Bill Taylor wrote an article in Fast Company titled, The Leader of the Future. In it he explains that the old kind of leader was a visionary. The new kind is one who helps people see reality and take action based on that. Taylor says that leaders of the future help people face the tough challenges that come their way.
5. New leaders lead online.

In the old leadership we could talk bombastically about our greatness and our future and it didn’t matter if we could connect in an authentic way to the leader. Today, stripped of our sense of grandeur, we need leaders to help us see the truth about where we are, which means we need leaders who are authentic about who they are as well. The emergence of the Internet – with it’s openness and non-hierarchical nature — coincides nicely with our need to be lead from the middle by people who are authentic. This is why the new leader will lead online. We saw this with Obama, funding his 2008 campaign online, and the CEO of Sun, resigning via Twitter.

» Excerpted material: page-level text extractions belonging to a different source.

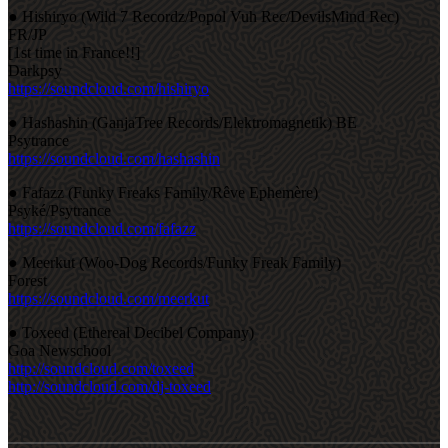
● Hishiryo (Wild 7 Recordz/Popol Vuh Rec/DevilsMind Rec)
FR/JP
[1st time in France!!]
Darkpsy
https://soundcloud.com/hishiryo
● Hashashin (GanjaTree Records/Elektromagnetik) BE
Psytrance
https://soundcloud.com/hashashin
● Fafazz (Funky Freaks Family/Rêve Ephemère)
Psyké/Psytrance
https://soundcloud.com/fafazz
● Meerkut (Woo-Dog Records/Funky Freak Family)
Forest
https://soundcloud.com/meerkut
● Toxeed (Ethereal Decibel Company)
Goa Newschool
http://soundcloud.com/toxeed
http://soundcloud.com/dj-toxeed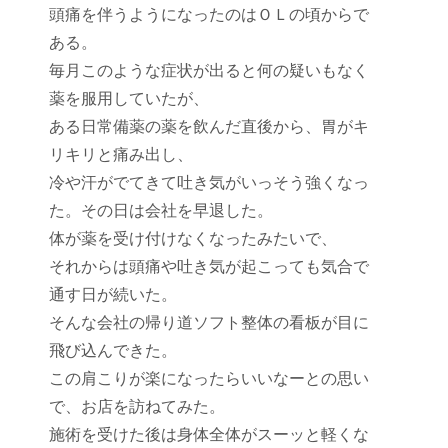
頭痛を伴うようになったのはＯＬの頃からで
ある。
毎月このような症状が出ると何の疑いもなく
薬を服用していたが、
ある日常備薬の薬を飲んだ直後から、胃がキ
リキリと痛み出し、
冷や汗がでてきて吐き気がいっそう強くなっ
た。その日は会社を早退した。
体が薬を受け付けなくなったみたいで、
それからは頭痛や吐き気が起こっても気合で
通す日が続いた。
そんな会社の帰り道ソフト整体の看板が目に
飛び込んできた。
この肩こりが楽になったらいいなーとの思い
で、お店を訪ねてみた。
施術を受けた後は身体全体がスーッと軽くな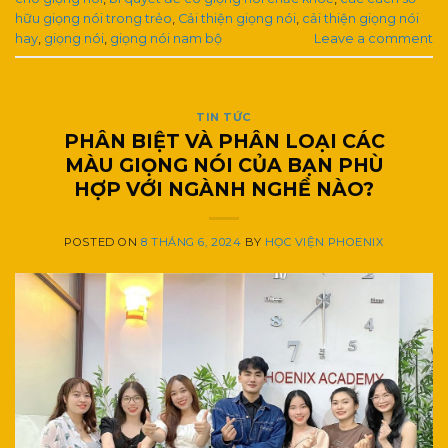
hữu giọng nói trong trẻo
,
Cải thiện giọng nói
,
cải thiện giọng nói
hay
,
giọng nói
,
giọng nói nam bộ
Leave a comment
TIN TỨC
PHÂN BIỆT VÀ PHÂN LOẠI CÁC
MÀU GIỌNG NÓI CỦA BẠN PHÙ
HỢP VỚI NGÀNH NGHỀ NÀO?
POSTED ON
8 THÁNG 6, 2024
BY
HỌC VIỆN PHOENIX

Check out the story on NPR about Mitt Romney’s running mate. Mark Memmott says that you can judge who the likely running mate will be by whose Wikipedia page has the most edits. And Senator Rob Portman is winning by a large margin: 98 edits last Tuesday alone. It’s a metaphor for leadership today: you can’t edit your own Wikipedia page — the editors will take the page down if you do that. The page has to be edited by the followers, who attach their own name to the edit.

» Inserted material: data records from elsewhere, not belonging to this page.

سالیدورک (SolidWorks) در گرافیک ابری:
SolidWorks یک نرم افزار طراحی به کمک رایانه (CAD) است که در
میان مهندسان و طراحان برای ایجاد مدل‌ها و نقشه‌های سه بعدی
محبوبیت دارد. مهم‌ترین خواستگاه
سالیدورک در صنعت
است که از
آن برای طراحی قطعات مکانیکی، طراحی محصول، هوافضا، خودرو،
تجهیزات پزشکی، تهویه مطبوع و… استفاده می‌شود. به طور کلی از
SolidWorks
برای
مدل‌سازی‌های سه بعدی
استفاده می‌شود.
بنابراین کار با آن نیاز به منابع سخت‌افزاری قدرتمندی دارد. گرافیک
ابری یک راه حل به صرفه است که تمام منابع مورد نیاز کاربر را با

When you look at your own potential for leadership, look at your capacity for transparency, your ability to deliver difficult news to the people around you, and your interest in inspiring grand behavior in people who might not be feeling so grand. These are the tasks of leaders today. It’s a different challenge than leaders of earlier generations, which is why so many people fear there’s a leadership vacuum. In fact, we are entering a new realm of leadership that is collaborative and uplifting. And for some of you this will mean your time has come.